To ensure that this query works against numerous usages of libraries such as PyMongo, Flask PyMongo, Mongoengine, and Flask Mongoengine, I've added a variety of query tests to test against. These tests deal with scenarious such as:
- Subscript expressions
- Mongoengine instances and Document subclasses
- Mongoengine connection usage
- And more...
After further research, it was discovered that Flask-Mongoengine has multiple ways of allowing a developer to call the Document class. One way is by directly importing the Document class from the module. Another approach is to get the Document class via a mongoengine instance.

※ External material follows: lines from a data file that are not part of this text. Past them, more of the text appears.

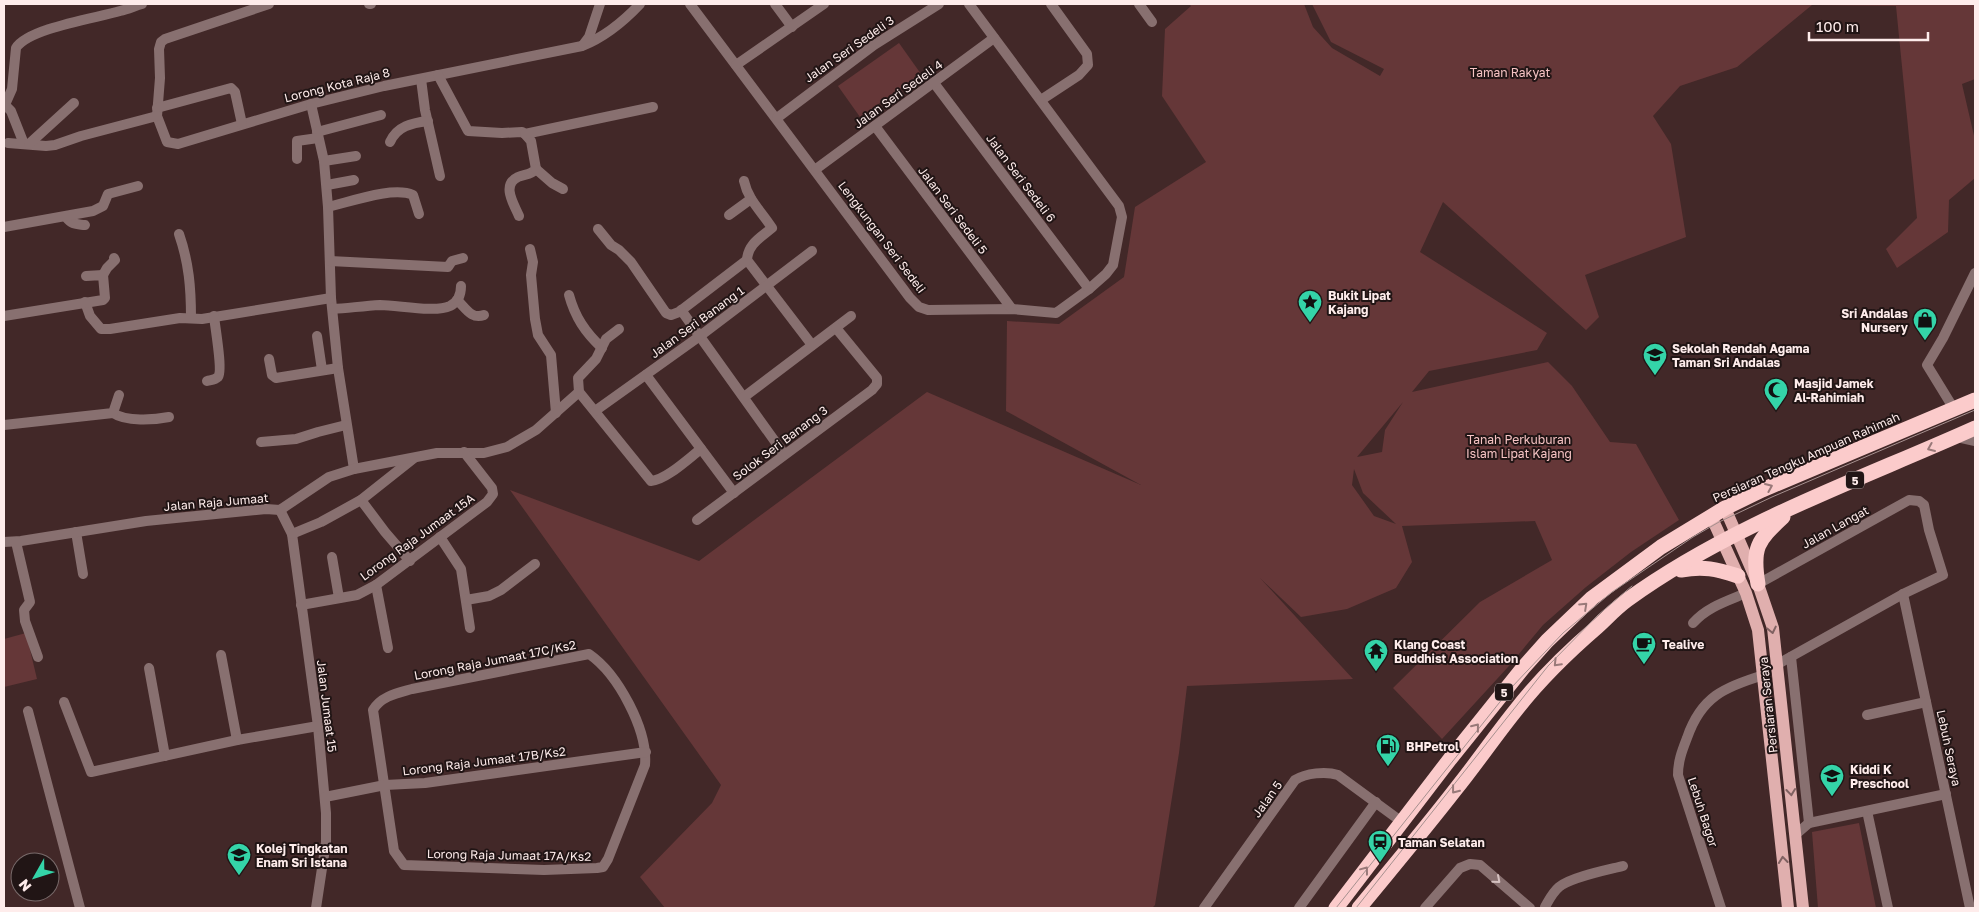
<svg xmlns="http://www.w3.org/2000/svg" width="1979" height="912" viewBox="0 0 1979 912" font-family="'Golos Text',sans-serif">
<rect width="100%" height="100%" fill="#422828"/>
<g fill="#653738" fill-rule="evenodd">
<path d="M1189 4H1304L1313 27 1332 48 1380 76 1384 69 1331 42 1312 4H1975V79L1962 84 1975 140V178L1949 200 1948 232 1897 268 1886 249 1917 218 1896 6 1812 5 1737 67 1680 86 1653 116 1671 144 1686 237 1585 275 1599 317 1586 330 1443 202 1420 252 1547 333 1537 350 1429 371 1412 392 1548 362 1572 386 1610 442 1636 444 1679 520 1631 552 1586 587 1543 625 1508 667 1442 739 1393 688 1480 602 1552 560 1535 521 1402 526 1412 562 1396 588 1347 609 1301 617 1260 578 1353 679 1187 686 1179 753 1155 905 1152 908H665L640 877 712 803 721 785 510 490 699 561 927 392 1141 485 1006 411 1007 321 1059 324 1124 277 1135 207 1206 162 1162 96 1165 29 1191 6ZM1403 402 1385 430 1382 452 1357 457ZM1354 469 1363 493 1396 524 1374 516 1352 485Z"/>
<path d="M899 43 921 74 860 117 838 86Z"/>
<path d="M26 633 37 679 4 687V639Z"/>
<path d="M1859 823 1876 908H1818L1812 832Z"/>
</g>
<g fill="none" stroke-linecap="round" stroke-linejoin="round">
<g stroke="#887070" stroke-width="10">
<path d="M269 4 165 39 161 42 159 49 160 78 157 116 167 142 178 144 311 104 384 86 582 46C605 37 623 22 640 4"/>
<path d="M369 4H371"/>
<path d="M690 4 910 298 919 307 928 310 1012 309 1056 313 1089 289 1106 274 1113 265 1122 217 1119 206 969 4"/>
<path d="M775 4 792 27"/>
<path d="M1139 4 1152 22"/>
<path d="M583 45 589 37 600 4"/>
<path d="M736 65 824 4"/>
<path d="M438 75 468 131 502 133 522 132 525 134 531 141 536 169C531 175 525 174 518 177 501 185 514 204 519 216"/>
<path d="M421 79 425 110 440 176"/>
<path d="M934 83 1089 289"/>
<path d="M1041 100 1079 75 1088 65 1087 54 1051 4"/>
<path d="M311 104 324 161 328 207 331 298 338 368 354 469"/>
<path d="M5 105 11 111 24 144"/>
<path d="M4 107 12 89 16 48C28 28 97 18 120 11 128 9 135 6 142 4"/>
<path d="M157 108 231 88 235 92 242 124"/>
<path d="M777 118 874 45 939 4"/>
<path d="M875 126 1012 309"/>
<path d="M317 132 381 115"/>
<path d="M525 134 653 107"/>
<path d="M390 142C397 126 412 123 428 121"/>
<path d="M8 143 46 146 55 145 81 136 157 116"/>
<path d="M29 144 74 103"/>
<path d="M297 159V141L318 138"/>
<path d="M324 161 356 156"/>
<path d="M536 169 552 183 563 189"/>
<path d="M816 169 994 38"/>
<path d="M744 181C748 200 762 212 772 228 760 238 748 244 747 260L812 345"/>
<path d="M327 185 354 180"/>
<path d="M328 207C350 202 393 186 413 195L419 214"/>
<path d="M729 215 751 199"/>
<path d="M66 217C72 225 76 224 85 225"/>
<path d="M4 227 93 211 103 206 108 194 138 186"/>
<path d="M598 229 611 245 619 250 631 262 666 313 671 315 679 312 747 260"/>
<path d="M179 234C189 263 191 288 191 318"/>
<path d="M530 249 533 262 531 275 535 319 538 335 551 355 556 413"/>
<path d="M330 261 448 267 452 261 463 258"/>
<path d="M103 275 107 268 115 260 114 258"/>
<path d="M569 295C575 317 585 332 602 348"/>
<path d="M457 300C465 307 471 320 484 315"/>
<path d="M85 302 90 316 101 329H110L180 318 202 319 331 298"/>
<path d="M333 309C348 308 364 306 380 305 398 305 435 313 450 306 458 302 461 294 461 286"/>
<path d="M681 310 784 454"/>
<path d="M4 316 103 300 105 298 103 275 86 276"/>
<path d="M619 329 606 339 596 359 578 378 579 392 651 481C666 480 689 458 701 449"/>
<path d="M317 336 322 370"/>
<path d="M269 359 272 375 276 378 338 368"/>
<path d="M646 375 734 493"/>
<path d="M207 381C211 380 215 380 218 377 223 371 215 327 214 316"/>
<path d="M744 397 851 316"/>
<path d="M1954 409 1927 365 1943 338 1975 273"/>
<path d="M595 411 700 336 812 251"/>
<path d="M113 413C126 422 154 420 169 417"/>
<path d="M4 425 113 413 119 395"/>
<path d="M1957 437 1975 441"/>
<path d="M261 442 296 439 318 432 346 425"/>
<path d="M361 500 385 532 410 561"/>
<path d="M280 510 292 534 318 726 326 813V842L316 908"/>
<path d="M697 520 872 390 877 384V378L836 328"/>
<path d="M76 532 83 574"/>
<path d="M292 534 321 522 361 500 414 458"/>
<path d="M440 537 461 569 470 628"/>
<path d="M4 542 21 541 146 521 266 509 280 510 329 477 354 469 437 453H484L507 447 536 430 579 392"/>
<path d="M16 542 30 602 24 610 25 621 38 657"/>
<path d="M332 557 339 598"/>
<path d="M1758 584 1909 500 1919 501 1924 505 1929 530 1943 575 1903 594 1778 664"/>
<path d="M376 585 388 648"/>
<path d="M1903 594 1970 908"/>
<path d="M466 600 489 596 501 590 535 564"/>
<path d="M301 605 357 595 376 585 487 502 493 494 492 488 464 452"/>
<path d="M1693 623C1707 607 1727 601 1746 593"/>
<path d="M589 654C618 674 648 730 645 765L608 859 603 867 597 868 544 870 404 865 394 851 373 710C381 696 398 693 412 689Z"/>
<path d="M221 655 237 740"/>
<path d="M1791 657 1809 823"/>
<path d="M149 668 165 756"/>
<path d="M64 702 91 772 237 740 318 726"/>
<path d="M28 711 80 908"/>
<path d="M1867 715 1926 702"/>
<path d="M325 797 385 785 425 783 646 752"/>
<path d="M1867 811 1888 908"/>
<path d="M1795 835 1809 823 1946 794"/>
<path d="M1545 907C1549 900 1552 893 1559 887 1571 877 1607 870 1623 866"/>
<path d="M1204 908 1295 780C1306 773 1326 771 1338 775L1402 822"/>
<path d="M1299 908 1376 802"/>
<path d="M1425 908 1460 868 1470 864 1480 865 1530 908"/>
<path d="M1721 908 1678 775C1678 761 1682 751 1687 738 1701 697 1724 687 1764 675"/>
</g>
<g stroke="#e0afae" stroke-width="12">
<path d="M1725 508 1758 584 1773 628 1803 908"/>
<path d="M1711 516 1746 593 1758 630 1788 908"/>
</g>
<g stroke="#fbcbcb" stroke-width="15">
<path d="M1681 570C1704 566 1716 569 1738 576"/>
<path d="M1758 584C1752 548 1757 541 1783 517"/>
<path d="M1336 908 1450 759 1523 668 1547 641 1592 598 1661 547 1725 508 1762 490 1975 400"/>
<path d="M1359 908C1391 869 1424 830 1455 790 1476 764 1495 736 1516 710 1540 679 1568 652 1597 627 1607 618 1616 608 1627 600 1732 524 1857 481 1975 428"/>
</g>
<g stroke="#a6908f" stroke-width="1">
<path d="M1336 908 1511 688 1563 633 1612 592 1693 537 1719 522 1772 497 1975 410"/>
<path d="M1356 908 1548 666 1598 615 1632 586"/>
</g>
</g>
<defs><path id="oneway-chevron" d="M-2-3.5L2.5 0L-2 3.5" fill="none" stroke-width="1.6" stroke-linecap="round" stroke-linejoin="round" transform="scale(1.25)"/></defs>
<g stroke="#997979">
<use href="#oneway-chevron" transform="translate(1931 448) rotate(157)"/>
<use href="#oneway-chevron" transform="translate(1769 487) rotate(-23)"/>
<use href="#oneway-chevron" transform="translate(1584 606) rotate(-43)"/>
<use href="#oneway-chevron" transform="translate(1557 663) rotate(134)"/>
<use href="#oneway-chevron" transform="translate(1476 727) rotate(-52)"/>
<use href="#oneway-chevron" transform="translate(1455 790) rotate(128)"/>
<use href="#oneway-chevron" transform="translate(1365 870) rotate(-53)"/>
</g>
<g stroke="#806262">
<use href="#oneway-chevron" transform="translate(1772 630) rotate(78)"/>
<use href="#oneway-chevron" transform="translate(1791 792) rotate(84)"/>
<use href="#oneway-chevron" transform="translate(1783 860) rotate(-96)"/>
</g>
<use stroke="#d5c1c0" href="#oneway-chevron" transform="translate(1497 880) rotate(41)"/>
<defs>
<symbol id="sight-pin" viewBox="-11 -11 22 30"><path d="M0 17L-7.5 6A9.5 9.5 0 1 1 7.5 6Z" fill="#34d4a8" stroke="#211515"/><path d="M0-6L1.8-2.2L6-1.7L2.9 1.2L3.7 5.4L0 3.3L-3.7 5.4L-2.9 1.2L-6-1.7L-1.8-2.2Z" fill="#111"/></symbol>
<symbol id="shop-pin" viewBox="-11 -11 22 30"><path d="M0 17L-7.5 6A9.5 9.5 0 1 1 7.5 6Z" fill="#34d4a8" stroke="#211515"/><path d="M-5-2.5h2.3a2.7 3.5 0 0 1 5.4 0H5L5.5 6h-11ZM-1.5-2.5h3a1.5 2.3 0 0 0-3 0Z" fill="#111"/></symbol>
<symbol id="school-pin" viewBox="-11 -11 22 30"><path d="M0 17L-7.5 6A9.5 9.5 0 1 1 7.5 6Z" fill="#34d4a8" stroke="#211515"/><path d="M0-5L7-2L0 1L-7-2ZM-4 1L0 2.5L4 1V4Q0 6-4 4Z" fill="#111"/></symbol>
<symbol id="mosque-pin" viewBox="-11 -11 22 30"><path d="M0 17L-7.5 6A9.5 9.5 0 1 1 7.5 6Z" fill="#34d4a8" stroke="#211515"/><path d="M3.5-4.9A6 6 0 1 0 3.5 4.9A5 5 0 1 1 3.5-4.9Z" fill="#111"/></symbol>
<symbol id="cafe-pin" viewBox="-11 -11 22 30"><path d="M0 17L-7.5 6A9.5 9.5 0 1 1 7.5 6Z" fill="#34d4a8" stroke="#211515"/><path d="M-5.5-4.5H6V0H3Q3 3.5 0 3.5H-2.5Q-5.5 3.5-5.5 0ZM3-3.2v2h1.7v-2ZM-6 4.5H4V6H-6Z" fill="#111"/></symbol>
<symbol id="temple-pin" viewBox="-11 -11 22 30"><path d="M0 17L-7.5 6A9.5 9.5 0 1 1 7.5 6Z" fill="#34d4a8" stroke="#211515"/><path d="M0-6L5-2H3V0L6.5 2.5H4V6H1.5V3h-3V6H-4V2.5H-6.5L-3 0V-2H-5Z" fill="#111"/></symbol>
<symbol id="fuel-pin" viewBox="-11 -11 22 30"><path d="M0 17L-7.5 6A9.5 9.5 0 1 1 7.5 6Z" fill="#34d4a8" stroke="#211515"/><path d="M-5.5-6h7V0h2V4h1.3V-2.5L3-4.5l.8-.8L6-3V5H2.5V1h-1V6h-7ZM-4.2-4.7v3.2H.2V-4.7Z" fill="#111"/></symbol>
<symbol id="station-pin" viewBox="-11 -11 22 30"><path d="M0 17L-7.5 6A9.5 9.5 0 1 1 7.5 6Z" fill="#34d4a8" stroke="#211515"/><path d="M-3-6H3Q5-6 5-4V2Q5 4 3 4L4.5 6H3L1.5 4h-3L-3 6H-4.5L-3 4Q-5 4-5 2V-4Q-5-6-3-6ZM-3.5-4v3h7v-3ZM-3.5 1v1.5H-2V1ZM2 1v1.5H3.5V1Z" fill="#111"/></symbol>
</defs>
<g fill-rule="evenodd">
<use href="#sight-pin" x="1296" y="288" width="28" height="38"/>
<use href="#shop-pin" x="1911" y="306" width="28" height="38"/>
<use href="#school-pin" x="1641" y="341" width="28" height="38"/>
<use href="#mosque-pin" x="1762" y="376" width="28" height="38"/>
<use href="#cafe-pin" x="1630" y="630" width="28" height="38"/>
<use href="#temple-pin" x="1362" y="637" width="28" height="38"/>
<use href="#fuel-pin" x="1374" y="732" width="28" height="38"/>
<use href="#school-pin" x="1818" y="762" width="28" height="38"/>
<use href="#station-pin" x="1366" y="828" width="28" height="38"/>
<use href="#school-pin" x="225" y="841" width="28" height="38"/>
</g>
<g text-anchor="middle" dominant-baseline="central" stroke-width="4" stroke-linejoin="round" paint-order="stroke">
<g fill="#211515" stroke="#bcacab" stroke-width="1">
<rect x="1846" y="471.5" width="18" height="17" rx="4"/>
<rect x="1495" y="683.5" width="18" height="17" rx="4"/>
</g>
<g font-size="11" font-weight="bold" fill="#feeceb">
<text x="1855" y="480">5</text>
<text x="1504" y="692">5</text>
</g>
<g font-size="12" fill="#feeceb" stroke="#211515">
<text transform="translate(849 49) rotate(-35)">Jalan Seri Sedeli 3</text>
<text transform="translate(337 85) rotate(-14)">Lorong Kota Raja 8</text>
<text transform="translate(898 94) rotate(-36)">Jalan Seri Sedeli 4</text>
<text transform="translate(1021 178) rotate(53)">Jalan Seri Sedeli 6</text>
<text transform="translate(953 210) rotate(53)">Jalan Seri Sedeli 5</text>
<text transform="translate(882 237) rotate(53)">Lengkungan Seri Sedeli</text>
<text transform="translate(697 322) rotate(-36)">Jalan Seri Banang 1</text>
<text transform="translate(780 443) rotate(-37)">Solok Seri Banang 3</text>
<text transform="translate(1806 457) rotate(-24)">Persiaran Tengku Ampuan Rahimah</text>
<text transform="translate(216 502) rotate(-5)">Jalan Raja Jumaat</text>
<text transform="translate(1835 527) rotate(-29)">Jalan Langat</text>
<text transform="translate(417 537) rotate(-36)">Lorong Raja Jumaat 15A</text>
<text transform="translate(495 660) rotate(-11)">Lorong Raja Jumaat 17C/Ks2</text>
<text transform="translate(1768 705) rotate(-96)">Persiaran Seraya</text>
<text transform="translate(327 706) rotate(83)">Jalan Jumaat 15</text>
<text transform="translate(1949 748) rotate(78)">Lebuh Seraya</text>
<text transform="translate(484 761) rotate(-7)">Lorong Raja Jumaat 17B/Ks2</text>
<text transform="translate(1267 799) rotate(-54)">Jalan 5</text>
<text transform="translate(1703 812) rotate(72)">Lebuh Bagor</text>
<text transform="translate(509 855) rotate(1)">Lorong Raja Jumaat 17A/Ks2</text>
</g>
<g font-size="12" fill="#f6c3c3" stroke="#211515">
<text x="1510" y="72">Taman Rakyat</text>
<text x="1519" y="439">Tanah Perkuburan<tspan x="1519" dy="14">Islam Lipat Kajang</tspan></text>
</g>
<g font-size="12" font-weight="bold" fill="#feeceb" stroke="#211515" text-anchor="start">
<text x="1328" y="295">Bukit Lipat<tspan x="1328" dy="14">Kajang</tspan></text>
<text x="1908" y="313" text-anchor="end">Sri Andalas<tspan x="1908" dy="14">Nursery</tspan></text>
<text x="1672" y="348">Sekolah Rendah Agama<tspan x="1672" dy="14">Taman Sri Andalas</tspan></text>
<text x="1794" y="383">Masjid Jamek<tspan x="1794" dy="14">Al-Rahimiah</tspan></text>
<text x="1394" y="644">Klang Coast<tspan x="1394" dy="14">Buddhist Association</tspan></text>
<text x="1662" y="644">Tealive</text>
<text x="1406" y="746">BHPetrol</text>
<text x="1850" y="769">Kiddi K<tspan x="1850" dy="14">Preschool</tspan></text>
<text x="1398" y="842">Taman Selatan</text>
<text x="256" y="848">Kolej Tingkatan<tspan x="256" dy="14">Enam Sri Istana</tspan></text>
</g>
</g>
<rect width="1979" height="912" fill="none" stroke="#feeceb" stroke-width="10"/>
<g transform="translate(35 877) rotate(231)"><circle r="24" fill="#211515" stroke="#796b6b"/>
<path d="M0-4L9 19L0 12L-9 19Z" fill="#34d4a8"/>
<text y="-8" font-size="14" font-weight="bold" text-anchor="middle" fill="#feeceb">N</text>
</g>
<path d="M1809 32v8h119v-8" fill="none" stroke="#feeceb" stroke-width="2.5"/>
<text x="1816" y="32" font-size="15" fill="#feeceb" stroke="#211515" stroke-width="4" paint-order="stroke">100 m</text>
</svg>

The update to this query checks for cases where the developer gets the Document class via the MongoEngine instance.
Other misc changes include setting the various predicates to private.
A couple of notes with these changes:
- Added TypeTracker pattern to handle subscript expressions. We've found that pymongo supports subscripts expressions when calling databases and collections. To resolve this, we implemented the TypeTracker pattern to catch those subscripts since CodeQL Python API modeling doesn't support subscript expressions.
- After some research, we've discovered that MongoEngine and Flask-MongoEngine utilize MongoClient under-the-hood. This requires us to rewrite the query so that instead of querying these libraries with specific queries, we are instead going to query for usages of MongoClient since all of the libraries we are targeting utilizes MongoClient under-the-hood.
ObjectId is a sanitizer used to sanitize strings into valid MongoDB ids. During research we've found that this method is used.
ObjectId returns a string representing an id. If at any time ObjectId can't parse it's input (like when a tainted dict in passed in), then ObjectId will throw an error preventing the query from running.
After some research, we discovered that any keyword argument passed to the objects method will result in NoSQL injection. This includes scenarios where we have the following:
objects(name_of_model_attribute=unsanitized_user_input)